On August 22, 2011, Wendelstedt ejected Twins third baseman Danny Valencia for disputing balls and strikes. Gardenhire came out to argue the ejection, after which his ejection followed. Afterwards, Gardenhire stated he and Wendelstedt actually get along well. Gardenhire remarked about what had happened being his fault, not Wendelstedt's.
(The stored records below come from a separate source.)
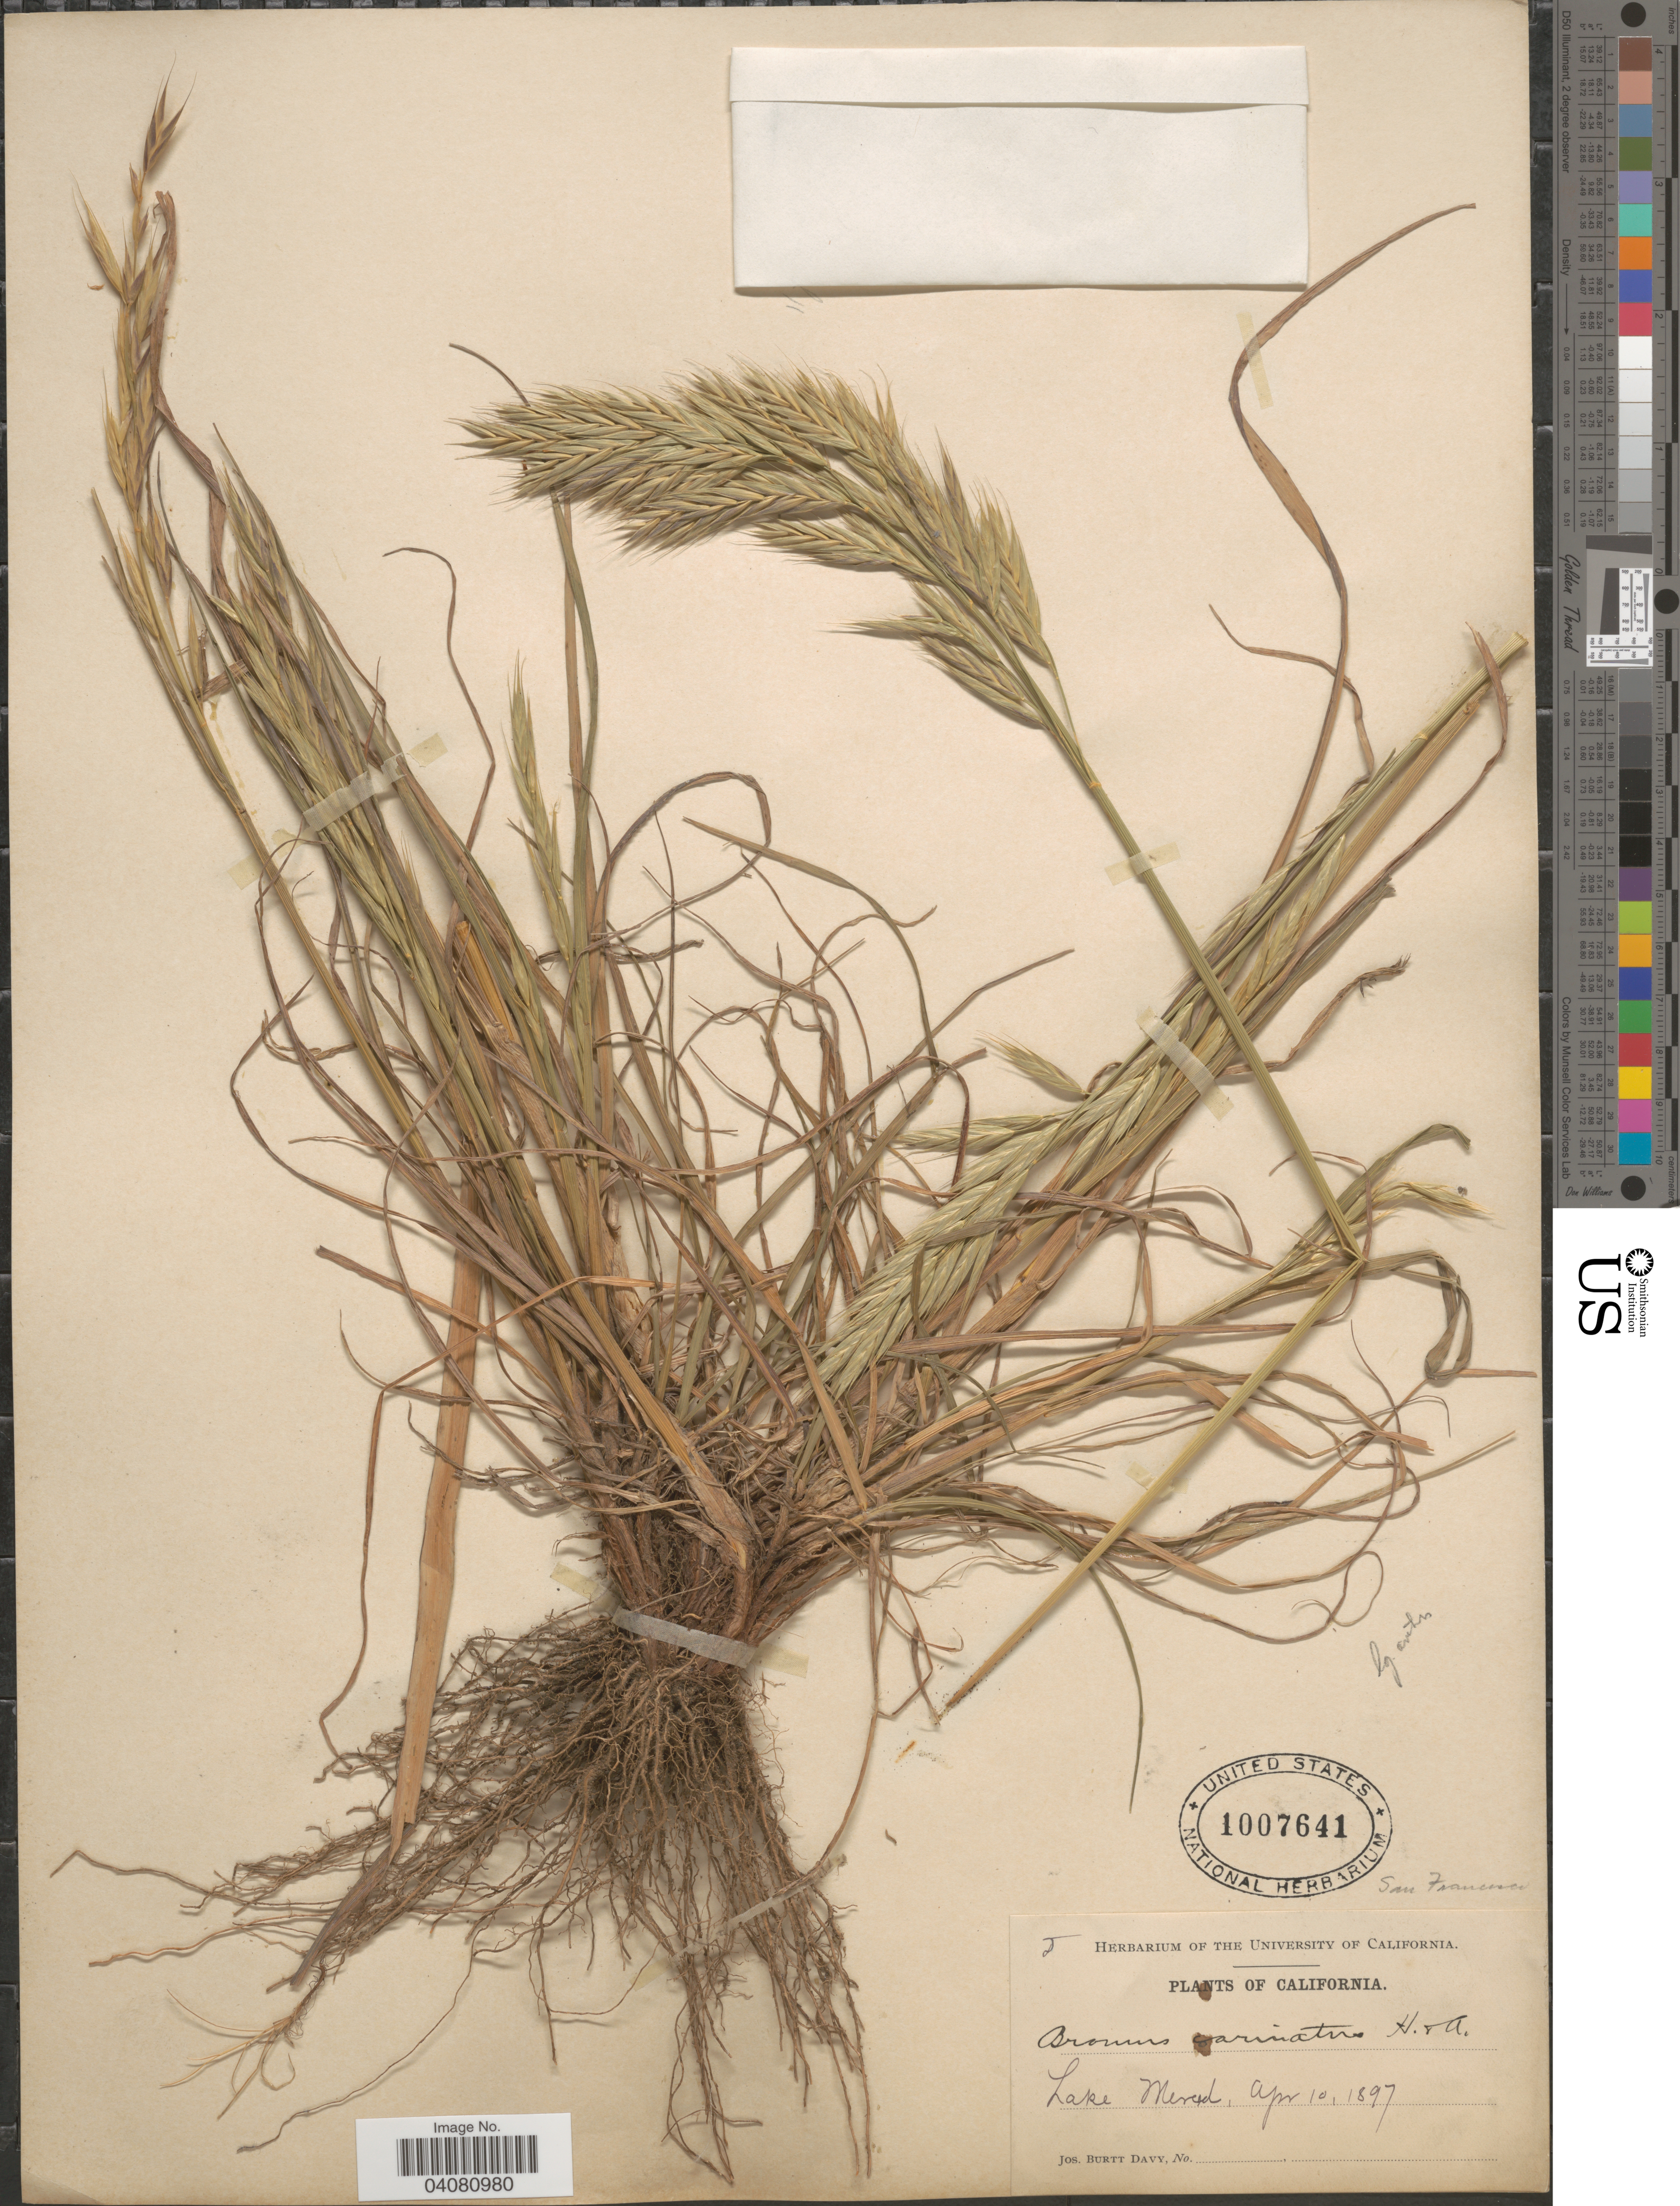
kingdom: Plantae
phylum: Tracheophyta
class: Liliopsida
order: Poales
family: Poaceae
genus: Bromus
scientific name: Bromus carinatus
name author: Hook. & Arn.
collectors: J. Burtt Davy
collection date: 1897-04-10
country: United States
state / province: California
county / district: San Francisco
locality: Lake Merced. San Francisco.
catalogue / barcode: US 1007641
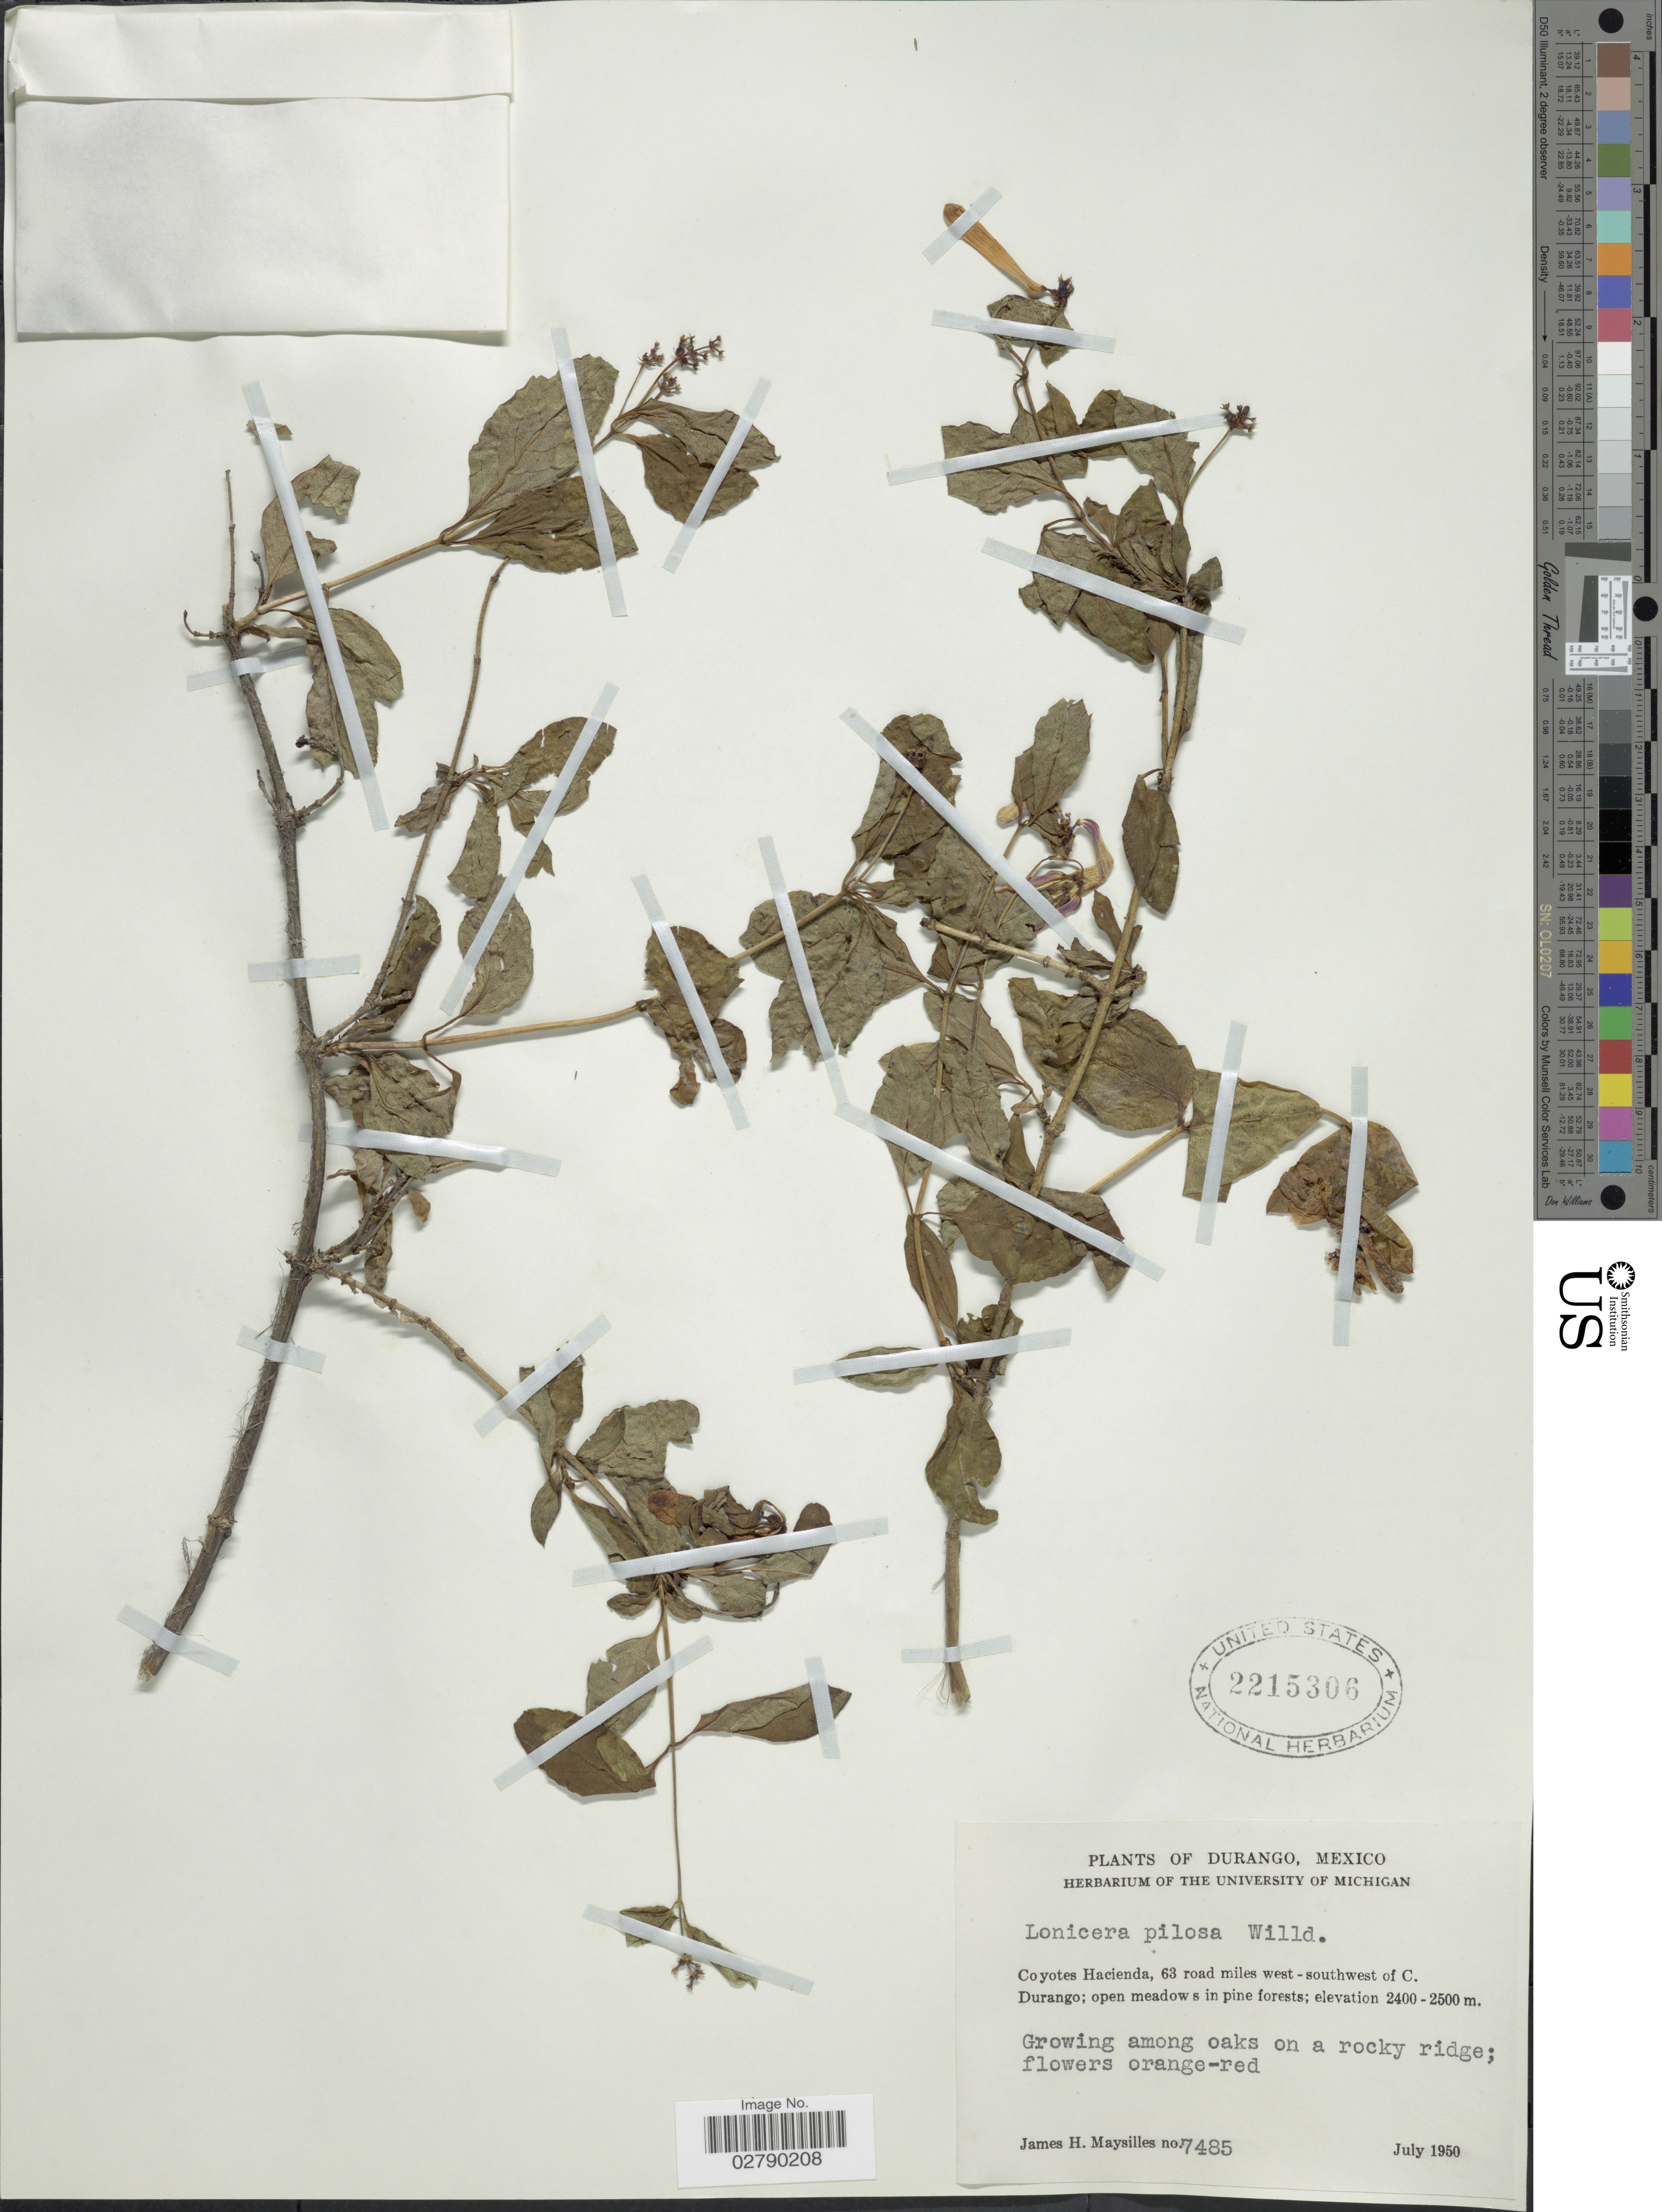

===Incident with Aaron Boone===
On April 22, 2024, Wendelstedt ejected New York Yankees manager Aaron Boone for allegedly continuing to argue a missed call after receiving a warning. Footage from the television broadcast led to speculation that Boone had not continued arguing but that a fan seated behind the Yankees dugout had shouted at Wendelstedt and been confused for Boone. Despite this, Wendelstedt said, "I don't care who said it, you're gone." Following the game, Wendelstedt doubled down on the ejection, acknowledging that Boone likely said nothing and was quoted as saying, "It's foolish to throw out a player if you don't know who did it. The manager's there. Aaron took the hit and he probably, you know, is not the one who made the comment but once again, he's the manager of the Yankees and he's responsible for the team." Wendelstedt was also quoted as saying, "This isn't my first ejection. In the entirety of my career, I have never ejected a player or manager for something a fan has said," despite overwhelming evidence that this is what occurred in this instance.

===On-field injuries===
While umpiring first base during the April 16, 2025, game between the New York Mets and Minnesota Twins, Wendelstedt was struck in the head by a foul line drive hit by Mets outfielder Tyrone Taylor. He left the game and was taken to a hospital in Minneapolis. Wendelstedt would end up missing the rest of the season. Wendelstedt had previously exited a 2016 game between the Yankees and the Toronto Blue Jays in which he was umpiring home plate after being struck in the face mask by a foul ball.

==Personal life==
Hunter attended Loyola University New Orleans for two years, where he was a member of Alpha Delta Gamma fraternity.

After the death of his father, Hunter took over operations of the Wendelstedt Umpire School in Florida and is involved with the YMCA Ormond Beach and YMCA Edgewater Charity Golf Tournaments.